Exercise prompt - Show each line from the items that contains the word "варианты".

Dataset records START

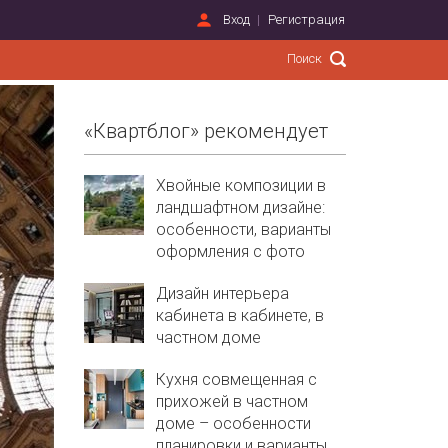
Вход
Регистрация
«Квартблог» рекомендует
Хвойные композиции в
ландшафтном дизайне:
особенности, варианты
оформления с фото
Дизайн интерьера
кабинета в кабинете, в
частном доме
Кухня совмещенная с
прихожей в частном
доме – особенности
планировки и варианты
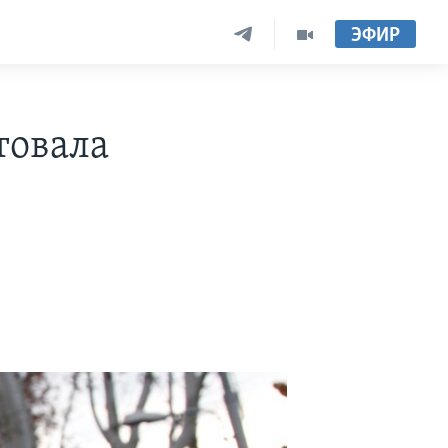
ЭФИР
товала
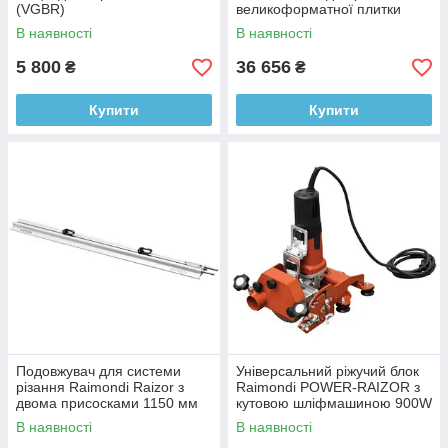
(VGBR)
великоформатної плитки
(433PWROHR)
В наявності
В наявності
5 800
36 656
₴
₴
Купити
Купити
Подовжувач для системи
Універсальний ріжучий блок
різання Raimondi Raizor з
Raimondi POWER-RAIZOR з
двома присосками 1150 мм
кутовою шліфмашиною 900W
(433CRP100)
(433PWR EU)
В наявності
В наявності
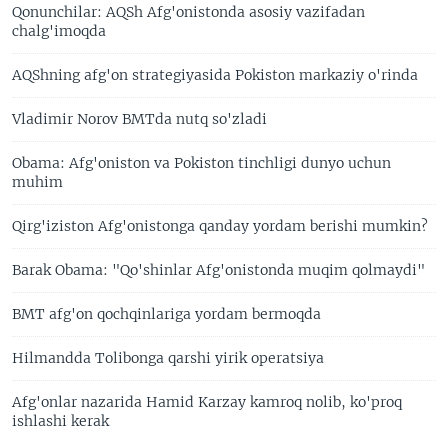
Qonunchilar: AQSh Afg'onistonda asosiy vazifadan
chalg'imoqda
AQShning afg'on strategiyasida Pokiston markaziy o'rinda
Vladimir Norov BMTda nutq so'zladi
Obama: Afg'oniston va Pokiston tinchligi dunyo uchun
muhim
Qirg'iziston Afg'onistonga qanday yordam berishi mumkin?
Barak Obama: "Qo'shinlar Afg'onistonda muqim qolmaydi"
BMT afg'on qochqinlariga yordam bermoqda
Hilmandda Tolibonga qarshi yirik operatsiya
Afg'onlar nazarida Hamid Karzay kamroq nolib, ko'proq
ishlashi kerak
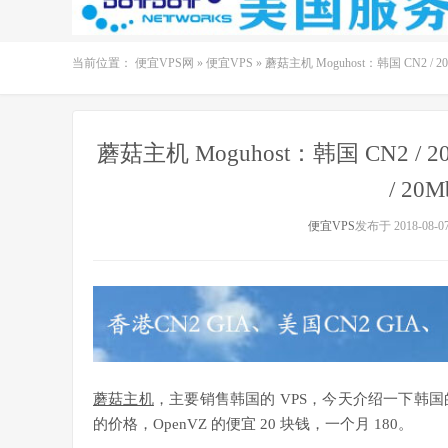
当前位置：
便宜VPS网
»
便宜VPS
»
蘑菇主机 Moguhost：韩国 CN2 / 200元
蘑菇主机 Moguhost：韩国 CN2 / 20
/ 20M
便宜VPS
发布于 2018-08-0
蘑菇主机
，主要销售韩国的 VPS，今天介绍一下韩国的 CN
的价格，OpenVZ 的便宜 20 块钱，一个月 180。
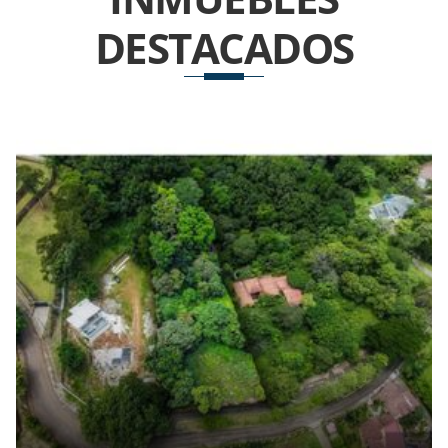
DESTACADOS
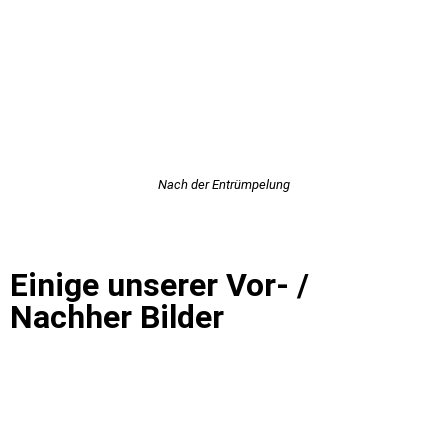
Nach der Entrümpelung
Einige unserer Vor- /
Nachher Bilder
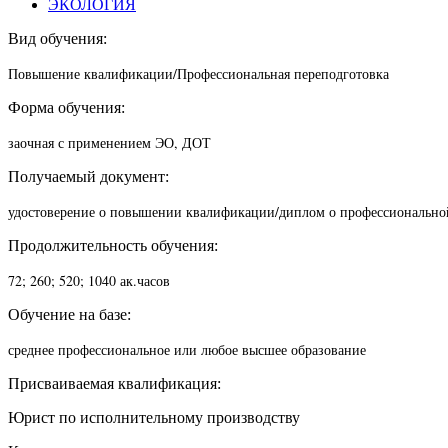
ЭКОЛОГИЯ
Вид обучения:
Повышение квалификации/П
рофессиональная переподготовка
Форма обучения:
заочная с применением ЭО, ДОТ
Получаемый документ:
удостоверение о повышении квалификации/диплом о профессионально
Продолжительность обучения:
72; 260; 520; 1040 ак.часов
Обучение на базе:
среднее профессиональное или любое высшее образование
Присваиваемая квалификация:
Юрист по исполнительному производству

Dataset records END

Output of the exercise -
особенности, варианты
планировки и варианты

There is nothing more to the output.